In October 2010, a team of evolutionary biologists from France and New Zealand wrote a review article summarizing the results of large-scale studies employing this DNA sequence data to address the origin of eukaryotes. At the time of publication, seven such studies had been conducted, using, for the most part, the same data sets.
Yet, instead of resolving the question (of the origin of eukaryotes), this work seems to have added more questions. According to the authors of the review paper, “the deluge of genomic data has not yet yielded a resolution to this debate and has, if anything, intensified it.”4
The problem is that three of the studies support the three-domain model and four support the two-domain model. The authors speculate that part of the problem may be related to the methods used to assemble and analyze the data.
Another possibility is that an evolutionary explanation for the origin of eukaryotes is incorrect. In science, contradictory results are a tell-tale indicator that something is fundamentally wrong—with the data, the methodologies, or the theory.

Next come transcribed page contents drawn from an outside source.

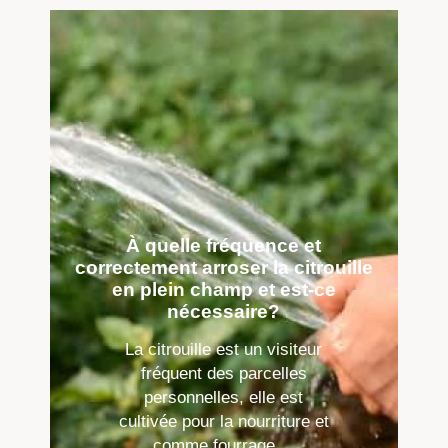
À quelle fréquence et
correctement arroser la citrouille
en plein champ et est-ce
nécessaire?
La citrouille est un visiteur
fréquent des parcelles
personnelles, elle est
cultivée pour la nourriture et
comme fourrage ...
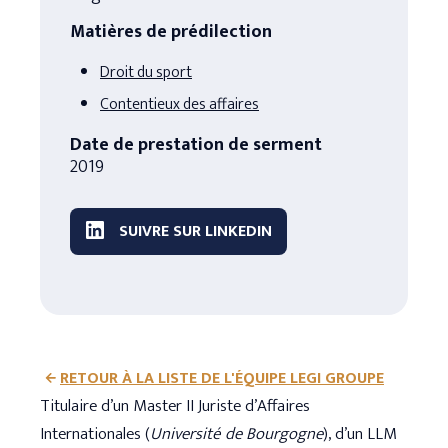
Matières de prédilection
Droit du sport
Contentieux des affaires
Date de prestation de serment
2019
SUIVRE SUR LINKEDIN
RETOUR À LA LISTE DE L'ÉQUIPE LEGI GROUPE
Titulaire d’un Master II Juriste d’Affaires
Internationales (
Université de Bourgogne
), d’un LLM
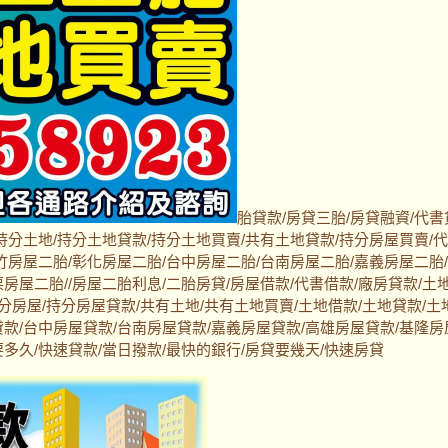
胎貸款/房貸三胎/房貸融資/代書
持分土地/持分土地貸款/持分土地買賣/共有土地貸款/持分房屋買賣/
竹房屋二胎/彰化房屋二胎/台中房屋二胎/台南房屋二胎/嘉義房屋二胎
房屋二胎//房屋二胎利息/二胎房貸/房屋借款/代書借款/廠房貸款/土
持分房屋/持分房屋貸款/共有土地/共有土地買賣/土地借款/土地貸款/土
貸款/台中房屋貸款/台南房屋貸款/嘉義房屋貸款/高雄房屋貸款/基隆房
多久/快速貸款/當日撥款/最快的銀行/房貸要幾天/快速房貸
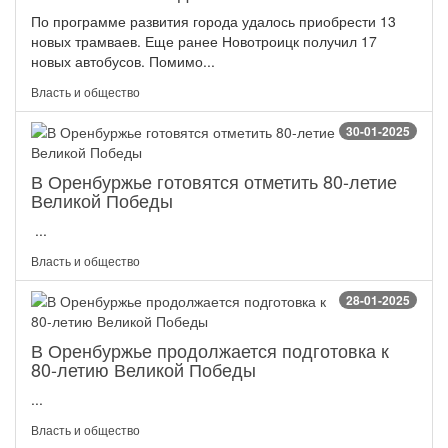
По программе развития города удалось приобрести 13
новых трамваев. Еще ранее Новотроицк получил 17
новых автобусов. Помимо...
Власть и общество
30-01-2025
В Оренбуржье готовятся отметить 80-летие
Великой Победы
...
Власть и общество
28-01-2025
В Оренбуржье продолжается подготовка к
80-летию Великой Победы
...
Власть и общество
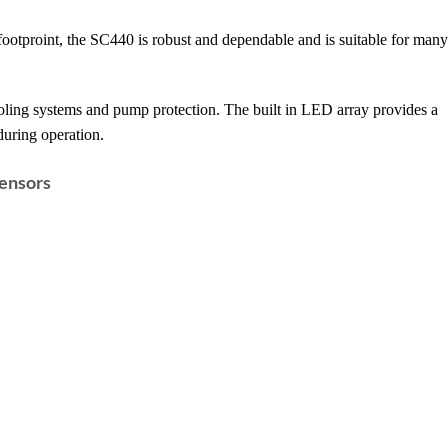
 footproint, the SC440 is robust and dependable and is suitable for many
ooling systems and pump protection. The built in LED array provides a
during operation.
ensors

When (most) scientists attempt to explain events in life’s history, like the origin of eukaryotes, they start with the belief that evolution is a fact and then interpret the data from an evolutionary framework. Often times this approach yields disparate evolutionary trees and accompanying controversy. In these situations, evolutionary biologists look to the future with the hope that access to a database of whole genome sequences will bring clarity to the evolutionary relationships. But as this latest research highlights, this isn’t the case. It looks like evolutionary biologists have reached the end of the road in their quest to explain the origin of eukaryotes. As the authors point out, “Despite the very large number of complex genomes used and the various means of data collection, the number of markers that can be used to investigate the relationship between the Archaea and the Eukarya is very small and seems to have reached its limit.”5
A key idea of the evolutionary paradigm, namely that evolutionary trees built from separate DNA sequence molecules should agree and should also agree with those constructed from morphology, is not supported by the evidence. This disagreement is more profound than it seems on the surface. It can be taken as evidence for the creation paradigm. According to the late evolutionary biologist Morris Goodman, in an article he wrote for The Cambridge Encyclopedia of Human Evolution:
“If the biblical account of creation were true, then independent features of morphology, proteins, and DNA sequences would not be expected to be congruent with each other. Chaotic patterns, with different proteins and different DNA sequences failing to indicate any consistent set of species relationships, would contradict the theory of evolution.” 6
Endnotes
- Simonetta Gribaldo et al., “The Origin of Eukaryotes and Their Relationship with the Archaea: Are We at a Phylogenomic Impasse?” Nature Reviews Microbiology 8 (2010): 743–52.
- For details of the evidence for the early appearance of life on Earth, see Fazale Rana and Hugh Ross, Origins of Life (Colorado Springs: Nav-Press, 2004).
- While prokaryotic cells show no internal morphology at a cellular level, they display remarkable organization at the molecular scale. For a discussion of the biochemical organization of prokaryotes, see Fazale Rana, The Cell’s Design (Grand Rapids, MI: Baker, 2008).
- Simonetta Gribaldo et al., 744.
- Ibid., 748.
- Morris Goodman, “Reconstructing Human Evolution from Proteins,” in The Cambridge Encyclopedia of Human Evolution, Steve Jones, Robert Martin, and David Pilbeam, Editors, (New York: Cambridge University Press, 1992), 307–13.